Joseph Duncan, who is awaiting federal trial for capital murder, will test several constitutional arguments.
The first issue is the need for proportionality review. As the attorneys for Duncan point out, federal death sentences are so rare (three executions in 40 years) that they must be arbitrary. The basis for this criticism raises the issue of proportionality - has a death sentence been imposed on individuals with similar backgrounds who commit similar crimes? Perhaps even more telling is the issue of worse killers (past criminal deeds) or worse cases (more victims, torture, depravity of the mind, etc.) not receiving a death sentence. Is it fair that an individual is more or less likely to receive a death sentence simply because of where the crime was committed, the race of the victim, or if appointed counsel represented the defendant?
Proportionality review was part of the plan approved by the U.S. Supreme Court in Gregg v. Georgia. In 1984, The Court declared that there was no constitutional requirement for proportionality review in Pulley v. Harris. So the states and the federal government have left it to lawyers, journalists, and social scientists to point out disparities in the meting out of capital sentences. Of course they refuse to even review this sort of evidence because they don't have to.
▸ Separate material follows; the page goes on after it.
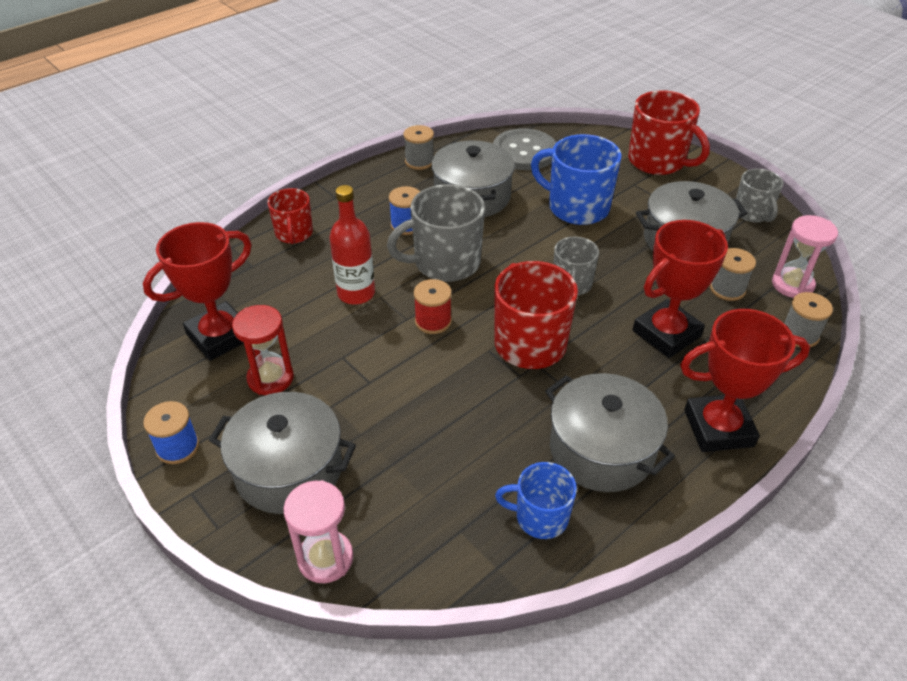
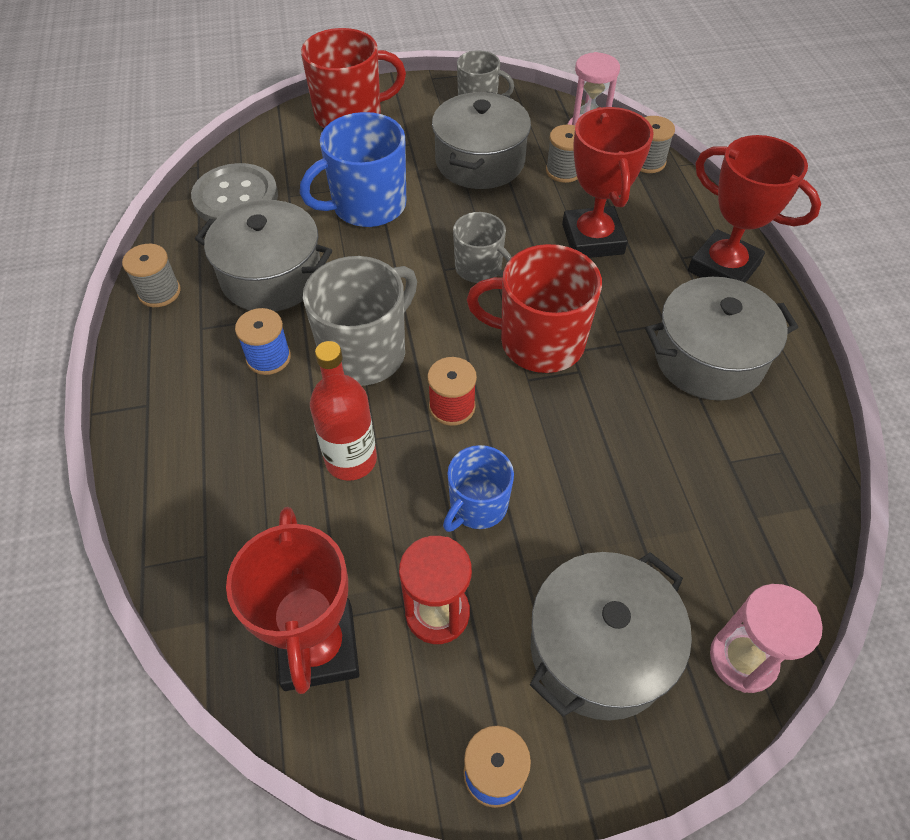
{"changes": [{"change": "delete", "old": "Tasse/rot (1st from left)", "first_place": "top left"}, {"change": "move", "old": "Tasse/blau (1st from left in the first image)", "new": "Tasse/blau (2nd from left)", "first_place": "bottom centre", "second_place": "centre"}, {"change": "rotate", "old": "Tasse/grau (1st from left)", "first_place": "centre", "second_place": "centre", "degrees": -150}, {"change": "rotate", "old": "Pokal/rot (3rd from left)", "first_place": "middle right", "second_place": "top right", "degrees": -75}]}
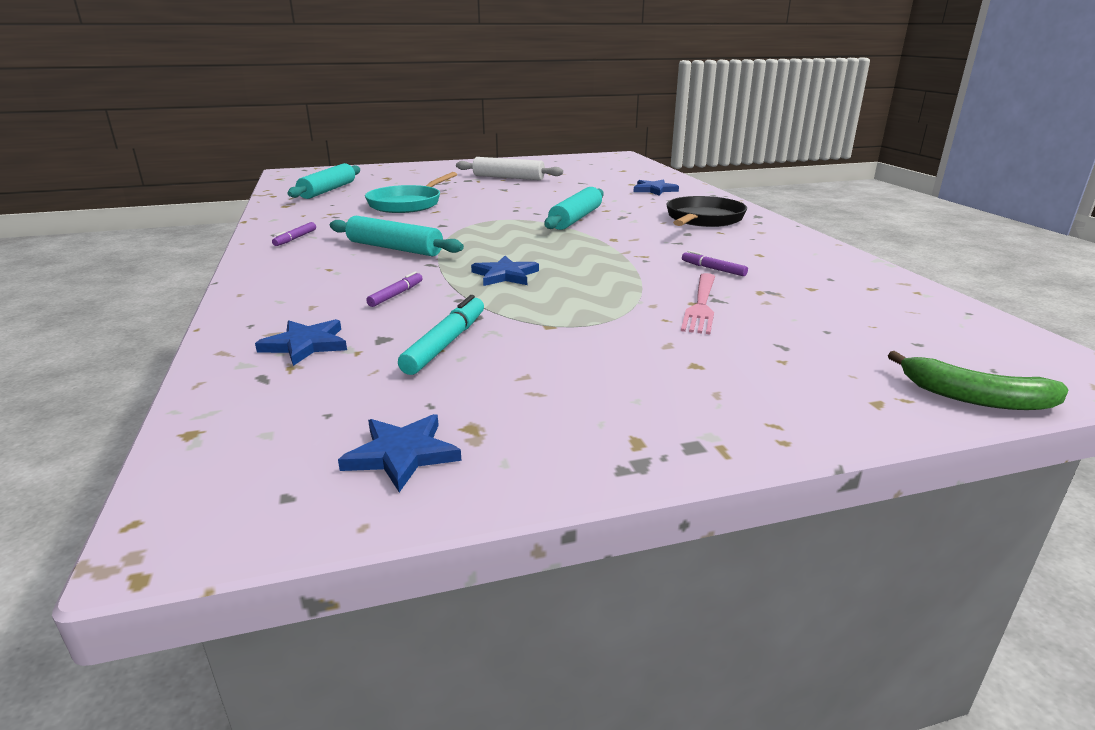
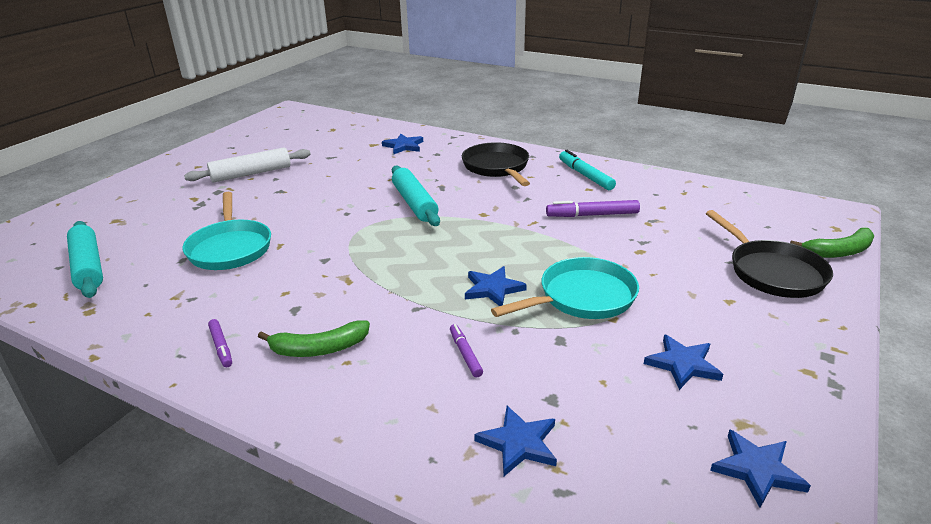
{"changes": [{"change": "delete", "old": "Nudelholz/türkis (2nd from left)", "first_place": "top centre"}, {"change": "delete", "old": "Gabel/rosa", "first_place": "centre"}, {"change": "insert", "new": "Banane/grün (1st from left)", "second_place": "centre"}, {"change": "insert", "new": "Pfanne/türkis (2nd from left)", "second_place": "centre"}, {"change": "insert", "new": "Stern/blau (4th from left)", "second_place": "bottom right"}, {"change": "insert", "new": "Pfanne/schwarz (2nd from left)", "second_place": "middle right"}, {"change": "move", "old": "Filzstift/türkis", "first_place": "centre", "second_place": "top centre"}, {"change": "resize", "old": "Filzstift/lila (3rd from left)", "first_place": "centre", "second_place": "centre", "factor": 1.67}]}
Another issue raised by Duncan's attorneys deals with the issue of one of the standard aggravators listed in most state capital sentencing statutes - the so-called HAC aggravator: heinous, atrocious and cruel. The same aggravator is is also a part of the federal statute. Basically, the jury can consider a death sentence if the killing was heinous, atrocious, and cruel. The problem - isn't every killing heinous, atrocious, and cruel? I don't know of a good way to be a murder victim. Our research in Tennessee suggested that juries tended to find the HAC aggravator more frequently when the victim was white.
So the problem with aggravators like HAC is that without proportionality review, we are back to the pre-Furman situation of imposing death sentences in a manner akin to being struck by lightening.